Моя жизнь. Том I (Вагнер) - страница 237

Однако против этого решения ополчилось все, что способно воздействовать на человеческую волю. Прежде всего, с тиранической силой сказалось влечение обеспечить себя с материальной стороны прочным местом с определенным содержанием. С этим искушением я боролся, рассчитывая на успех моих оперных композиций. Я надеялся, что при скромных требованиях моих заработков хватит, чтобы, живя с женой в двух комнатах, иметь возможность спокойно работать. Но мне возражали, что именно в смысле спокойной дальнейшей деятельности прочное место, не требующее всего времени, имеет особые преимущества, и в подтверждение указывали на то, что со времени окончания «Летучего Голландца» прошло более года и что в течение этого срока я был лишен спокойствия, необходимого для работы.

Однако я решительно стоял на том, что должность музикдиректора, которую занимал покойный Растрелли, как подчиненная капельмейстеру, ниже моего достоинства. Я объявил об этом определеннейшим образом дирекции и тем заставил искать другого заместителя. Но когда на эту тему больше не было уже и речи, обнаружилось, что со смертью королевского капельмейстера Морлакки[432] освободилось и его место, никем до сих пор не занятое, и можно ожидать, что король пожелает увидеть меня на этом посту.

Такой пост считается в Германии, особенно в королевских резиденциях, очень важным, и «солидность», пожизненная прочность положения составляет предмет мечтаний всякого немецкого музыканта как венец земного благополучия. Немудрено, что все это вскружило голову моей доброй жене. Со всех сторон мне стали уже оказывать признаки внимания, завязывались связи и знакомства в обществе, каких у нас до того не было, и сознание, что нас не только терпят, но и уважают, согревало нас в нашем бесприютном существовании. Тоска об оседлости, охватывавшая меня в тяжелые годы скитаний, болезненно страстная мечта о спокойном, прочном положении под почетным королевским покровительством в столь тяжелое время – все это захватило меня снова.

Исходные данные:

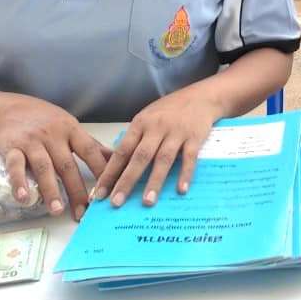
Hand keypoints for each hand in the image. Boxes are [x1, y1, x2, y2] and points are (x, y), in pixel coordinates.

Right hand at [0, 93, 110, 221]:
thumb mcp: (70, 126)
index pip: (90, 151)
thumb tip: (116, 158)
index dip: (100, 170)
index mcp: (71, 130)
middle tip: (84, 212)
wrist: (7, 108)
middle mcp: (53, 135)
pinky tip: (24, 198)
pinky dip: (19, 182)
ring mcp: (32, 141)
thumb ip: (90, 144)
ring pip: (44, 167)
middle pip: (67, 165)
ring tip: (57, 211)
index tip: (109, 191)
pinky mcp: (11, 147)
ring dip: (51, 190)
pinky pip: (15, 166)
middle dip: (77, 190)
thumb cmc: (43, 119)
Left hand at [94, 86, 220, 208]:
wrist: (201, 97)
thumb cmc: (169, 111)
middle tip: (116, 202)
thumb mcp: (147, 118)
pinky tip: (181, 189)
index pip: (122, 151)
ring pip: (163, 159)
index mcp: (141, 124)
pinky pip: (189, 158)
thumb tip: (115, 166)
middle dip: (127, 181)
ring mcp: (176, 132)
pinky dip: (185, 173)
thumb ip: (135, 140)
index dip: (110, 173)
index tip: (99, 193)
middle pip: (140, 157)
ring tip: (147, 202)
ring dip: (154, 181)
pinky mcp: (195, 137)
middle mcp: (157, 127)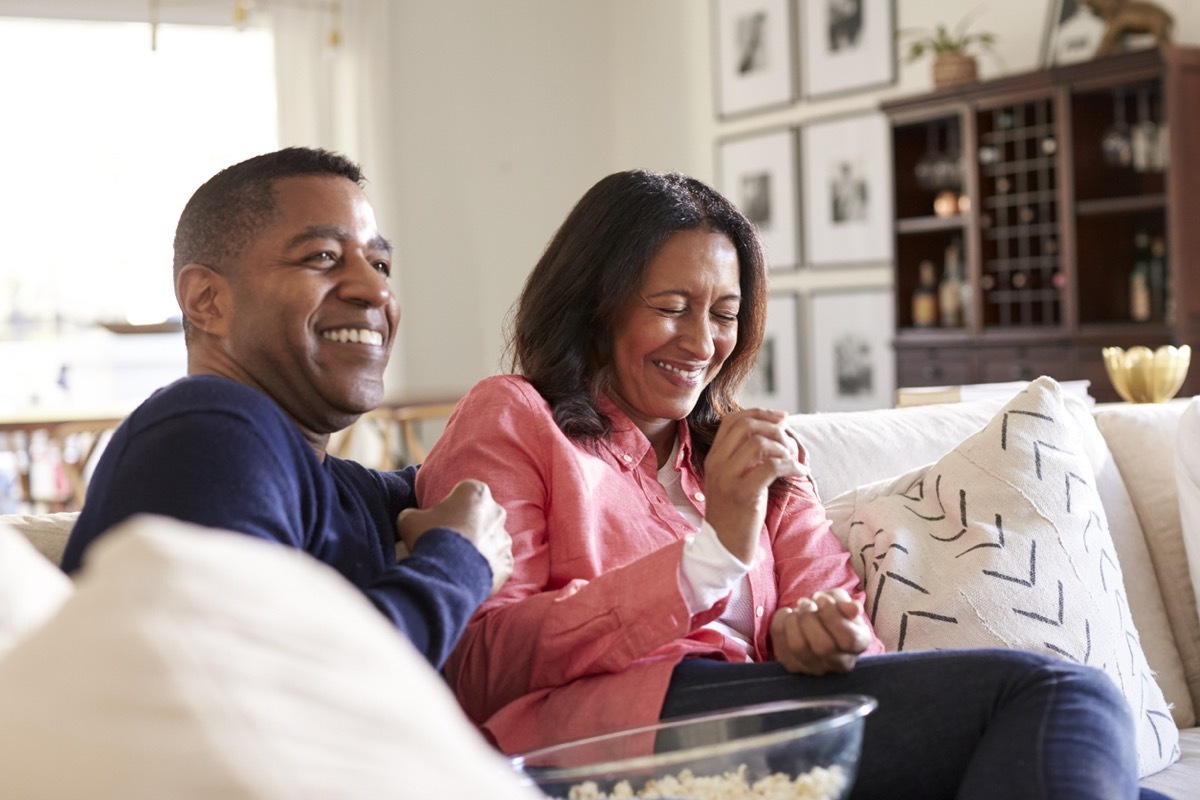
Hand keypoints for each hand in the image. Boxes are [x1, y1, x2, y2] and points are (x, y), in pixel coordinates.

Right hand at [396, 479, 512, 595]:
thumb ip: (415, 514)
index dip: (449, 507)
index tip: (438, 521)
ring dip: (476, 548)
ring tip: (456, 561)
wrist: (447, 572)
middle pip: (480, 516)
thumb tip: (414, 520)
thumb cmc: (429, 537)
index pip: (463, 494)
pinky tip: (466, 575)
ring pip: (490, 541)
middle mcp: (497, 511)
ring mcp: (505, 538)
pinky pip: (495, 563)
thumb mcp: (409, 518)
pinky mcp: (507, 563)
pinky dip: (484, 569)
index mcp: (476, 492)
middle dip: (467, 526)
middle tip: (447, 542)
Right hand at [702, 409, 803, 563]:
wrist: (724, 545)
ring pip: (759, 443)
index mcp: (714, 456)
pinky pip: (771, 467)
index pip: (733, 419)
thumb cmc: (736, 512)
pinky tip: (799, 472)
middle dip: (775, 428)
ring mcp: (727, 478)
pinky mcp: (743, 494)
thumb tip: (776, 428)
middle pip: (746, 426)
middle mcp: (717, 463)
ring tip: (792, 461)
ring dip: (783, 448)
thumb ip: (747, 455)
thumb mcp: (736, 477)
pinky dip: (791, 466)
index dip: (760, 413)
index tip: (783, 418)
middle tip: (789, 444)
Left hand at [770, 588, 871, 674]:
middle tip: (806, 603)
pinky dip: (780, 622)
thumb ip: (847, 604)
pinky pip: (780, 644)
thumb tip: (855, 608)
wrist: (816, 622)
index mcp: (859, 644)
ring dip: (794, 621)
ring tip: (797, 609)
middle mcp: (840, 663)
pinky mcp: (793, 665)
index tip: (822, 599)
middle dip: (810, 617)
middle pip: (822, 646)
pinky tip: (788, 615)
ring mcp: (816, 668)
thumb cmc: (832, 611)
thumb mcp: (841, 601)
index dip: (832, 615)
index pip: (848, 639)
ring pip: (798, 647)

Задания:
A - Перескажите отрывок из «Моей жизни» о должности капельмейстера в двух предложениях.
B - Напишите продолжение отрывка из «Моей жизни» о должности капельмейстера, начиная сразу после его последнего предложения.

Ответы:
A - Автор сопротивляется желанию обеспечить себя прочным местом с жалованьем, надеясь жить на доходы от своих опер, и отказывается от должности музикдиректора, подчиненной капельмейстеру, как от поста ниже своего достоинства. Однако после смерти королевского капельмейстера Морлакки освобождается его место, на котором король, как можно ожидать, пожелает видеть автора, и мечта о прочном положении под почетным королевским покровительством, вскружившая голову его жене, снова захватывает и его самого.

B -
Особенно сильное влияние оказала на меня вдова Карла Мария фон Вебера, милая и любезная Каролина, в доме которой я теперь часто бывал и отношения с которой были мне особенно дороги по воспоминаниям о глубоко любимом композиторе. Она заклинала меня с истинно трогательной сердечностью не противиться указующему персту судьбы. Она говорила, что считает себя вправе требовать от меня согласия занять в Дрездене то место, которое после смерти ее мужа так плачевно пустует. «Подумайте, – сказала она мне, – как тяжко мне будет встретиться со временем с мужем, если мне придется сообщить ему, что дело, которому он самоотверженно отдал столько сил, заброшено именно там, где он работал. Подумайте, каково мне видеть на том самом месте, где некогда стоял вдохновенный Вебер, ленивого Райсигера. Каково мне замечать, как с каждым годом все хуже исполняются его оперы. Если вы любите Вебера, вы обязаны в память этого человека занять его должность и продолжить его дело». Но и практическую сторону вопроса эта опытная женщина выдвигала энергично: она поставила мне на вид, что я обязан позаботиться о жене, ибо, если я приму предлагаемый мне пост, она не останется без средств в случае моей смерти.